(GOAL): Copy out the records below, swapping "locality" for "collection site" and keeping everything else the same. Leave the pictures out.

(DATA IN THIS EXERCISE):
+ + +

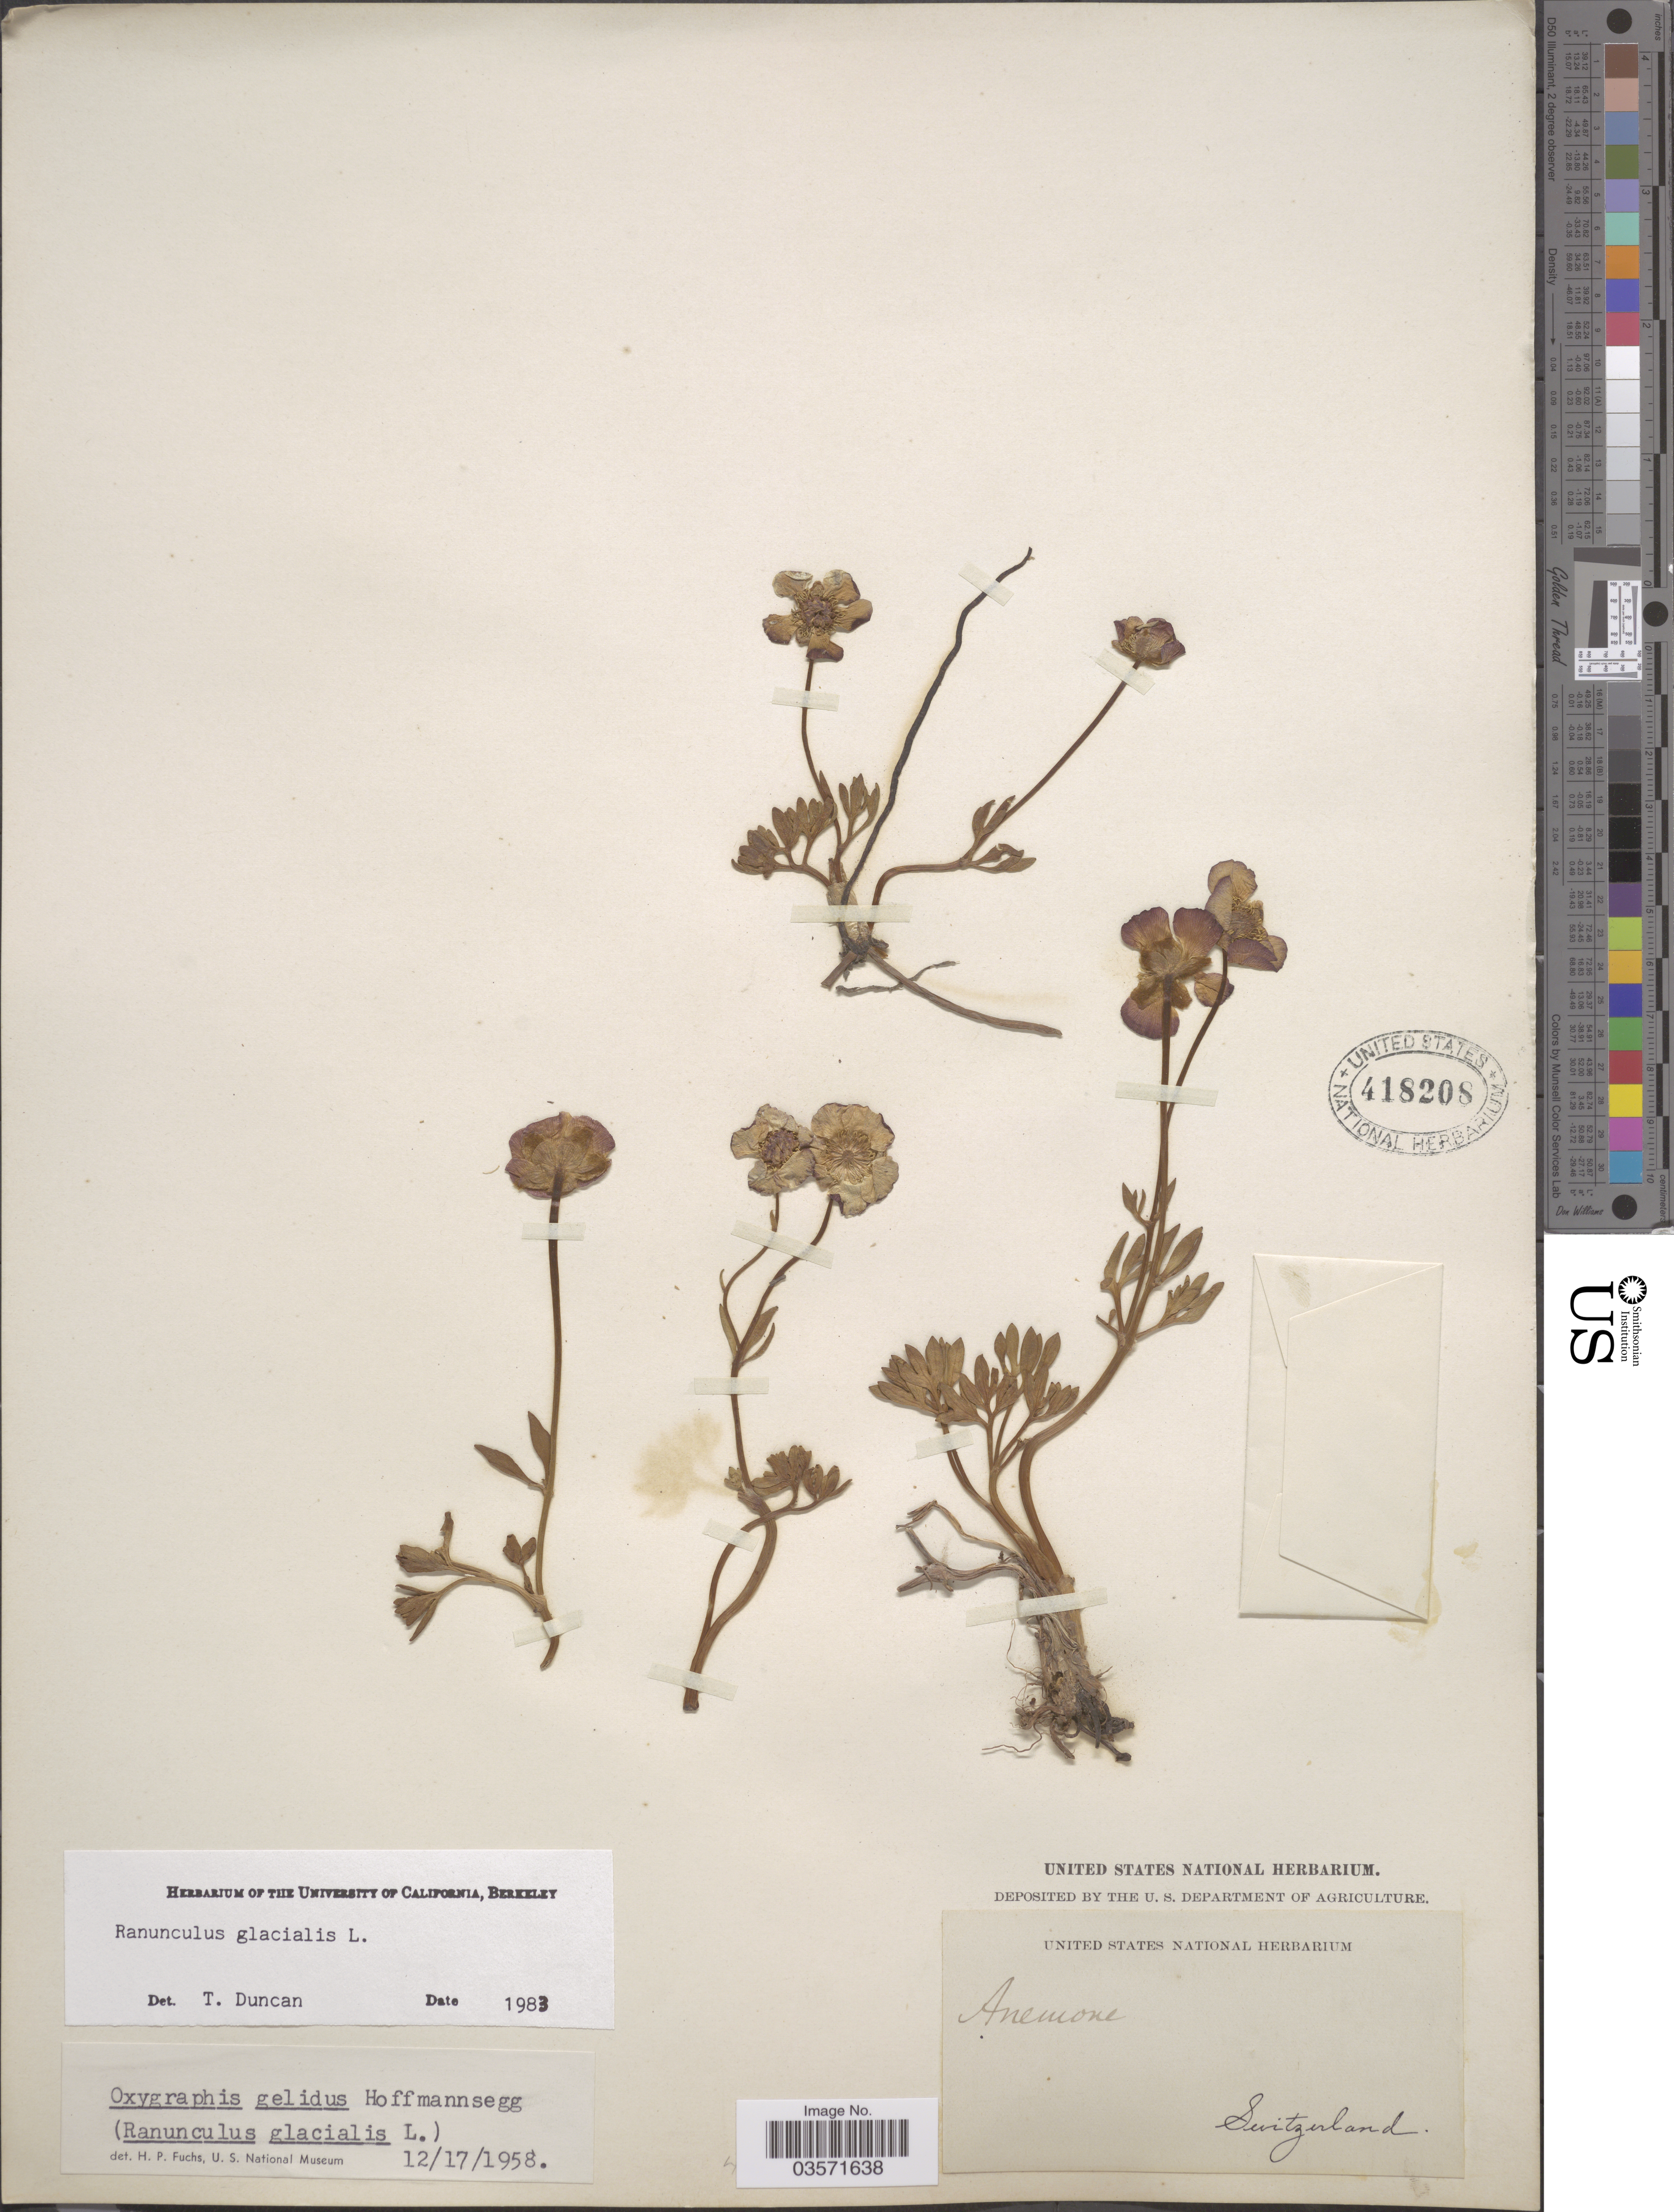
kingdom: Plantae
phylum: Tracheophyta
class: Magnoliopsida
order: Ranunculales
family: Ranunculaceae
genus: Ranunculus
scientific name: Ranunculus glacialis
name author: L.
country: Switzerland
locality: Anemone.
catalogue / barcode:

+ + +

(SOLUTION TO THE EXERCISE):
kingdom: Plantae
phylum: Tracheophyta
class: Magnoliopsida
order: Ranunculales
family: Ranunculaceae
genus: Ranunculus
scientific name: Ranunculus glacialis
name author: L.
country: Switzerland
collection site: Anemone.
catalogue / barcode:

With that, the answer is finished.